Within the logistics industry things are beginning to very slowly return to normal in China. A lot of Chinese logistics offices are now fully staffed and able to process bookings. However container yards in most of the major ports are very full with both full containers and empty containers as there continue to be a backlog. Better news is the ports though are now operating fairly normally. Shanghai has reduced the number of health checks for lorries coming in and out of the city.  It though looking that shipping lines will have  cancelled around 25% of all Chinese sailings by the end of March. Most lines saying that even if the demand fully rebounds they will not be restoring the cancelled shipments as the vessels will be out of position.

As China at the moment slowly begins to return to normal, attention moves to the knock on effects on other ports around the world. Several of the major USA ports on the west coast expect a reduction in the next few weeks to create the worst quarterly drop in container through put since the 2007 financial crisis.
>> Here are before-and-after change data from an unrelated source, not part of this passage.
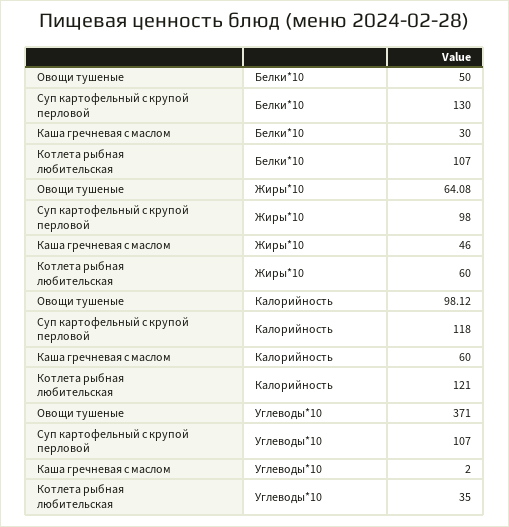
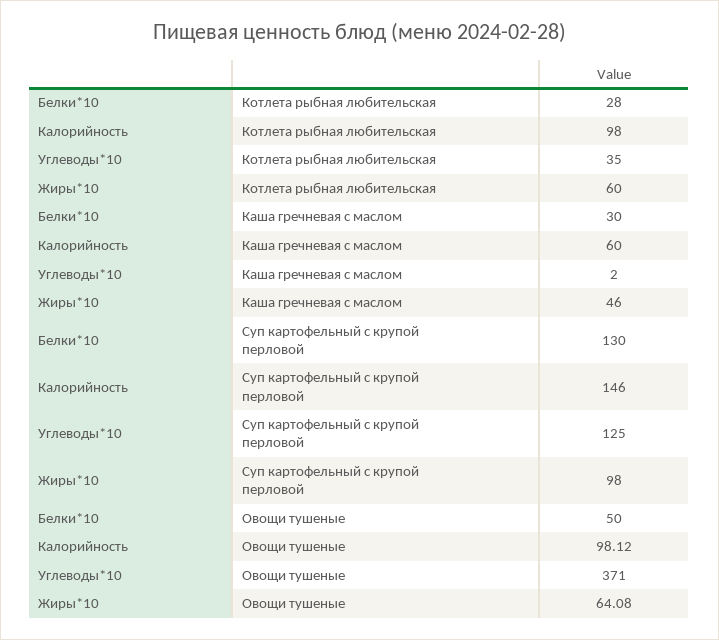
  {
    "Овощи тушеные": {
      "Белки*10": 50,
      "Жиры*10": 64.08,
      "Калорийность": 98.12,
      "Углеводы*10": 371
    },
    "Суп картофельный с крупой перловой": {
      "Белки*10": 130,
      "Жиры*10": 98,
-     "Калорийность": 118,
+     "Калорийность": 146,
-     "Углеводы*10": 107
+     "Углеводы*10": 125
    },
    "Каша гречневая с маслом": {
      "Белки*10": 30,
      "Жиры*10": 46,
      "Калорийность": 60,
      "Углеводы*10": 2
    },
    "Котлета рыбная любительская": {
-     "Белки*10": 107,
+     "Белки*10": 28,
      "Жиры*10": 60,
-     "Калорийность": 121,
+     "Калорийность": 98,
      "Углеводы*10": 35
    }
  }

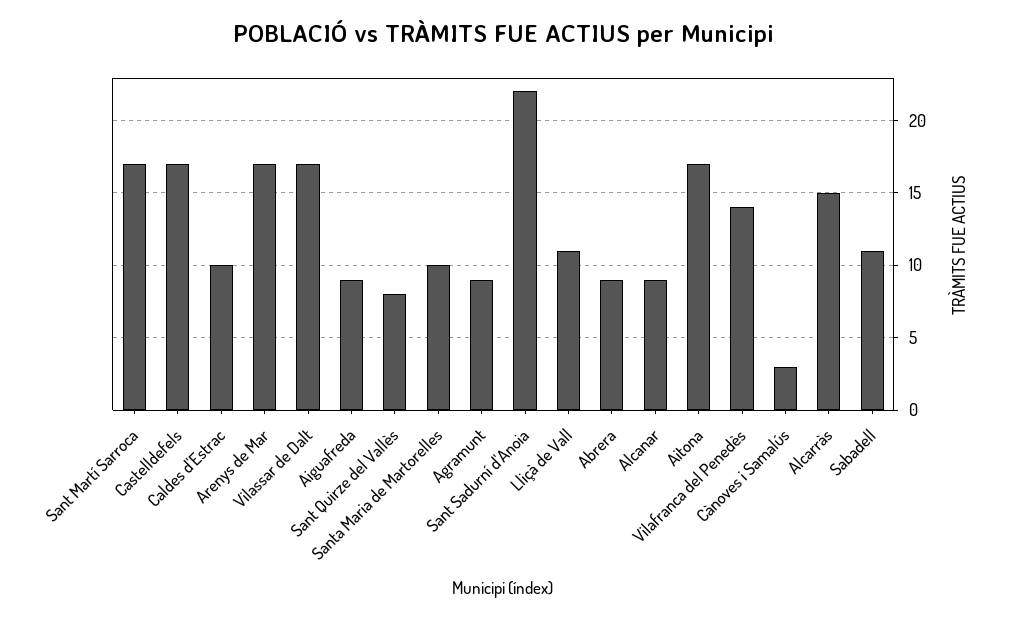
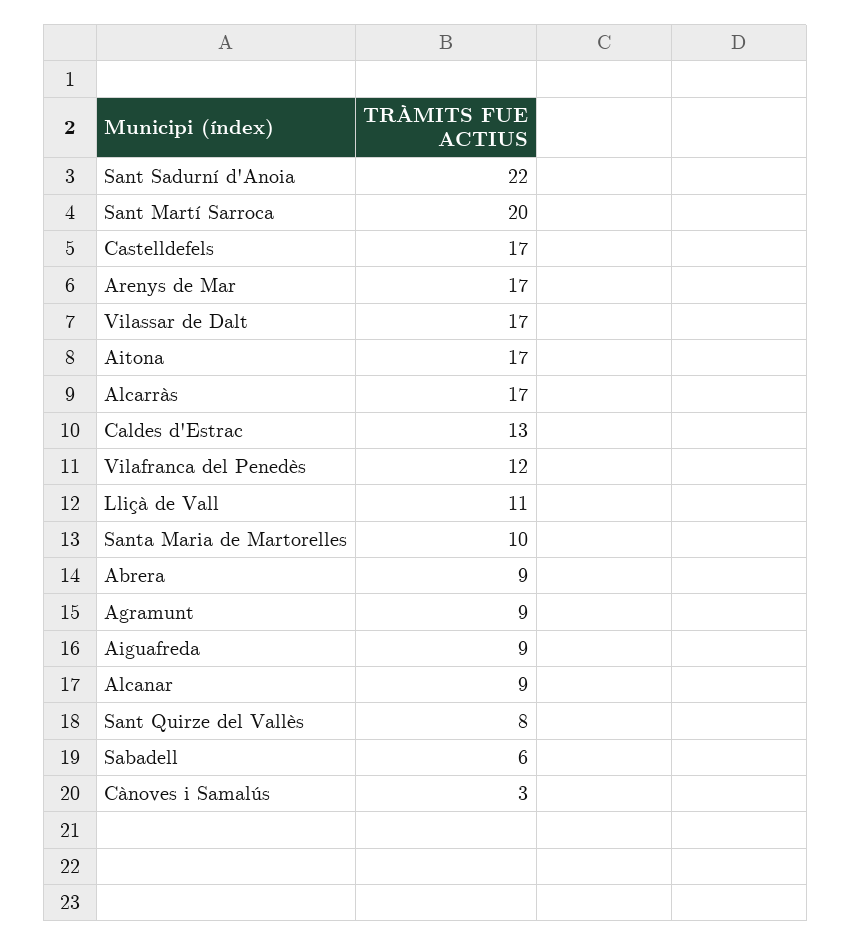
  {
-   "Sant Martí Sarroca": 17,
+   "Sant Martí Sarroca": 20,
    "Castelldefels": 17,
-   "Caldes d'Estrac": 10,
+   "Caldes d'Estrac": 13,
    "Arenys de Mar": 17,
    "Vilassar de Dalt": 17,
    "Aiguafreda": 9,
    "Sant Quirze del Vallès": 8,
    "Santa Maria de Martorelles": 10,
    "Agramunt": 9,
    "Sant Sadurní d'Anoia": 22,
    "Lliçà de Vall": 11,
    "Abrera": 9,
    "Alcanar": 9,
    "Aitona": 17,
-   "Vilafranca del Penedès": 14,
+   "Vilafranca del Penedès": 12,
    "Cànoves i Samalús": 3,
-   "Alcarràs": 15,
+   "Alcarràs": 17,
-   "Sabadell": 11
+   "Sabadell": 6
  }

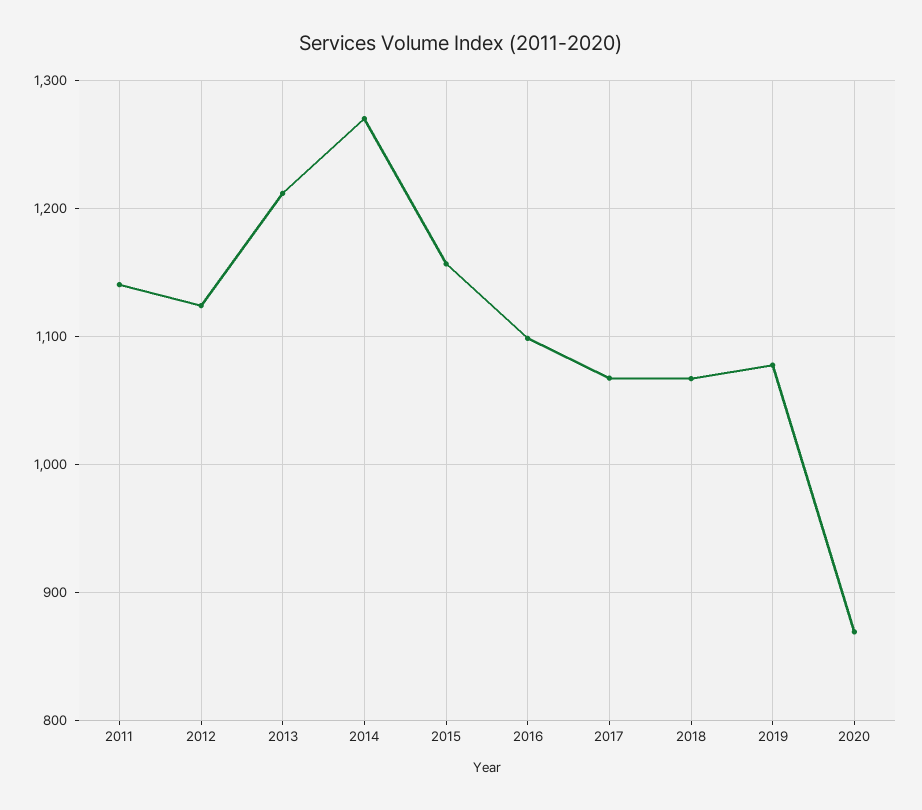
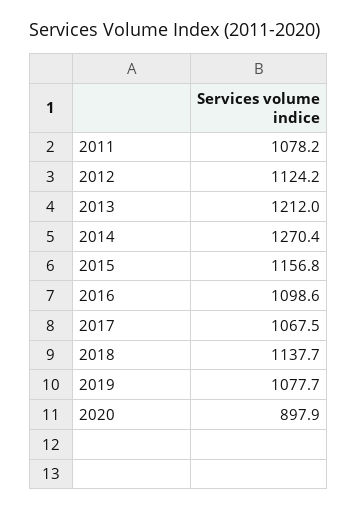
  {
-   "2011": 1140,
+   "2011": 1078.2,
    "2012": 1124.2,
    "2013": 1212,
    "2014": 1270.4,
    "2015": 1156.8,
    "2016": 1098.6,
    "2017": 1067.5,
-   "2018": 1070,
+   "2018": 1137.7,
    "2019": 1077.7,
-   "2020": 870
+   "2020": 897.9
  }

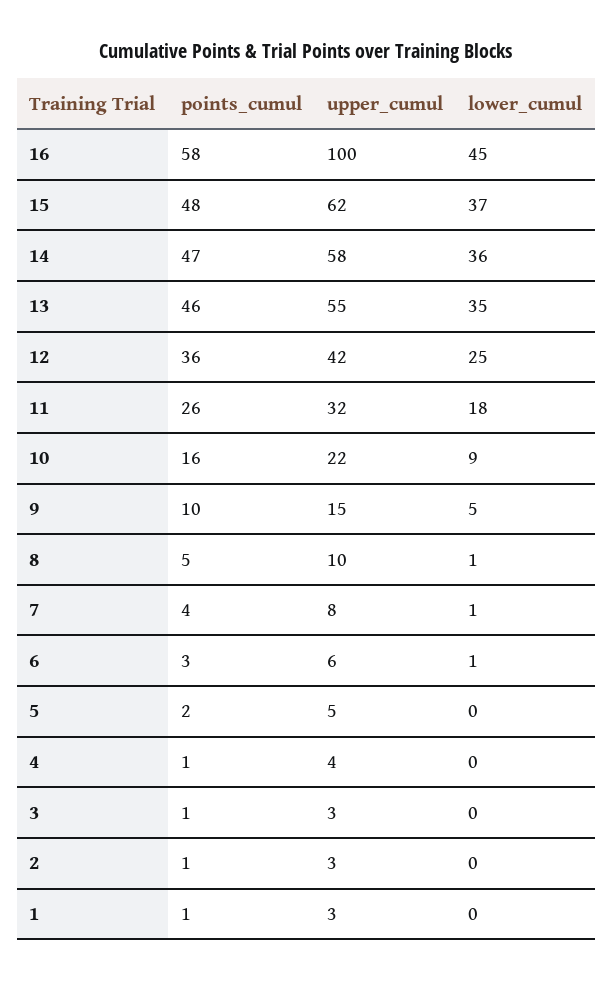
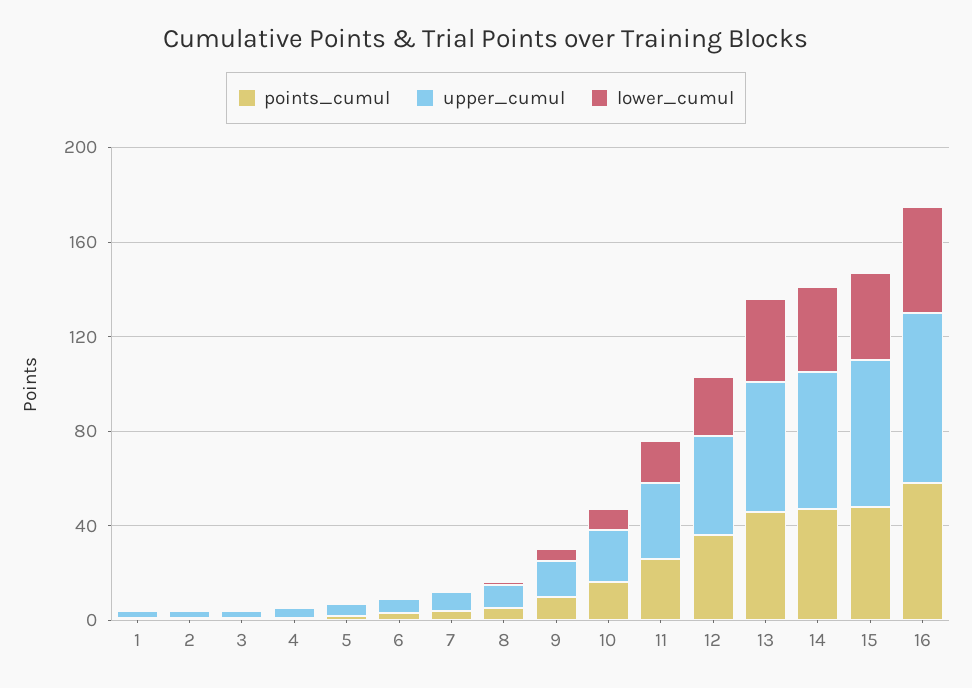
  {
    "points_cumul": {
      "16": 58,
      "15": 48,
      "14": 47,
      "13": 46,
      "12": 36,
      "11": 26,
      "10": 16,
      "9": 10,
      "8": 5,
      "7": 4,
      "6": 3,
      "5": 2,
      "4": 1,
      "3": 1,
      "2": 1,
      "1": 1
    },
    "upper_cumul": {
-     "16": 100,
+     "16": 70,
      "15": 62,
      "14": 58,
      "13": 55,
      "12": 42,
      "11": 32,
      "10": 22,
      "9": 15,
      "8": 10,
      "7": 8,
      "6": 6,
      "5": 5,
      "4": 4,
      "3": 3,
      "2": 3,
      "1": 3
    },
    "lower_cumul": {
      "16": 45,
      "15": 37,
      "14": 36,
      "13": 35,
      "12": 25,
      "11": 18,
      "10": 9,
      "9": 5,
      "8": 1,
      "7": 1,
      "6": 1,
      "5": 0,
      "4": 0,
      "3": 0,
      "2": 0,
      "1": 0
    }
  }

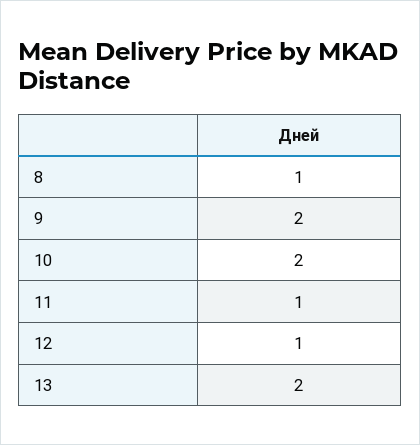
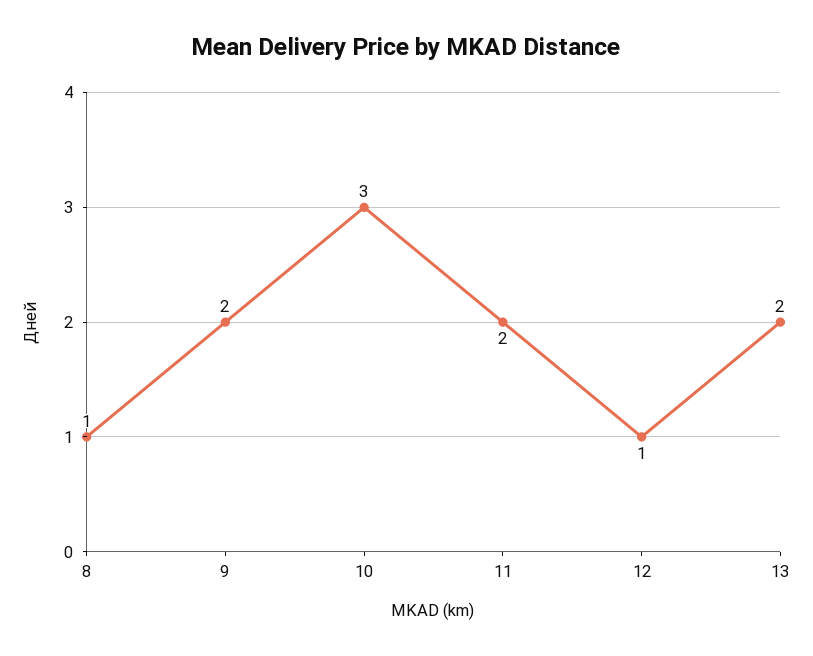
  {
    "8": 1,
    "9": 2,
-   "10": 2,
+   "10": 3,
-   "11": 1,
+   "11": 2,
    "12": 1,
    "13": 2
  }

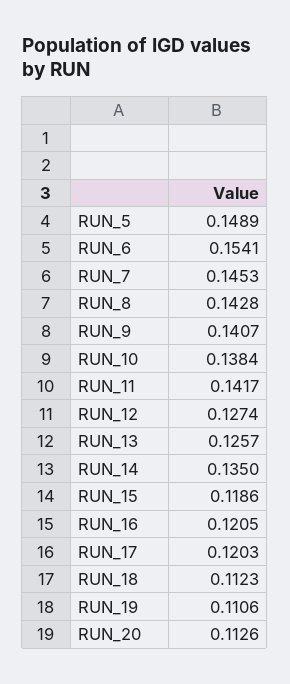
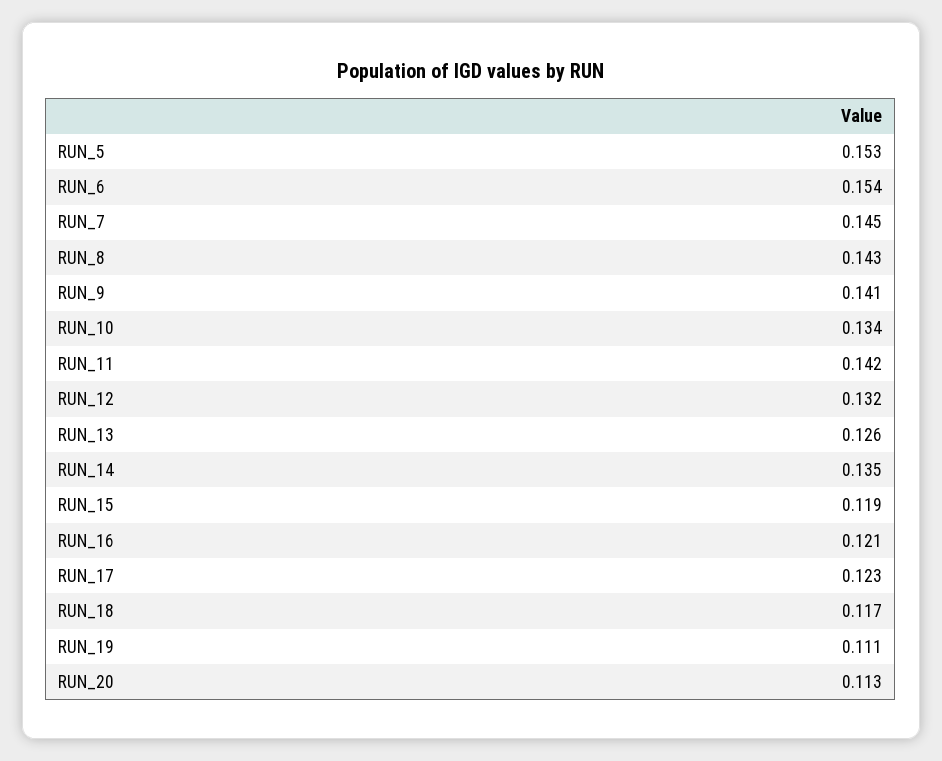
  {
-   "RUN_5": 0.1489,
+   "RUN_5": 0.153,
    "RUN_6": 0.1541,
    "RUN_7": 0.1453,
    "RUN_8": 0.1428,
    "RUN_9": 0.1407,
-   "RUN_10": 0.1384,
+   "RUN_10": 0.134,
    "RUN_11": 0.1417,
-   "RUN_12": 0.1274,
+   "RUN_12": 0.132,
    "RUN_13": 0.1257,
    "RUN_14": 0.135,
    "RUN_15": 0.1186,
    "RUN_16": 0.1205,
-   "RUN_17": 0.1203,
+   "RUN_17": 0.123,
-   "RUN_18": 0.1123,
+   "RUN_18": 0.117,
    "RUN_19": 0.1106,
    "RUN_20": 0.1126
  }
Currently apart from Italy there are no movement restrictions on freight in the EU so vessels which arrive at a port are getting discharged without any issues and containers which are at the port for export are being loaded. While the virus is being contained and only a limited number of people are infected this situation is unlikely to change but is very fluid.

The one logistics sector which is still being hit hard is airfreight. With a lot of airlines cutting flights not just to China, but to other countries it is becoming a struggle for forwarders to locate an operational service and then once located actually be able to book space on it. A lot of supply chains are running short of components and while they may now finally have manufacturing restarted and containers moving to a sea port, for shipments to Europe there is still another 4-5weeks to get the goods finally delivered. All these buyers then are turning to airfreight, and if they cannot get the components shipped we are going to see a lot of USA and European manufactures are going to have to shutdown temporary which will have a further impact on the worlds economy.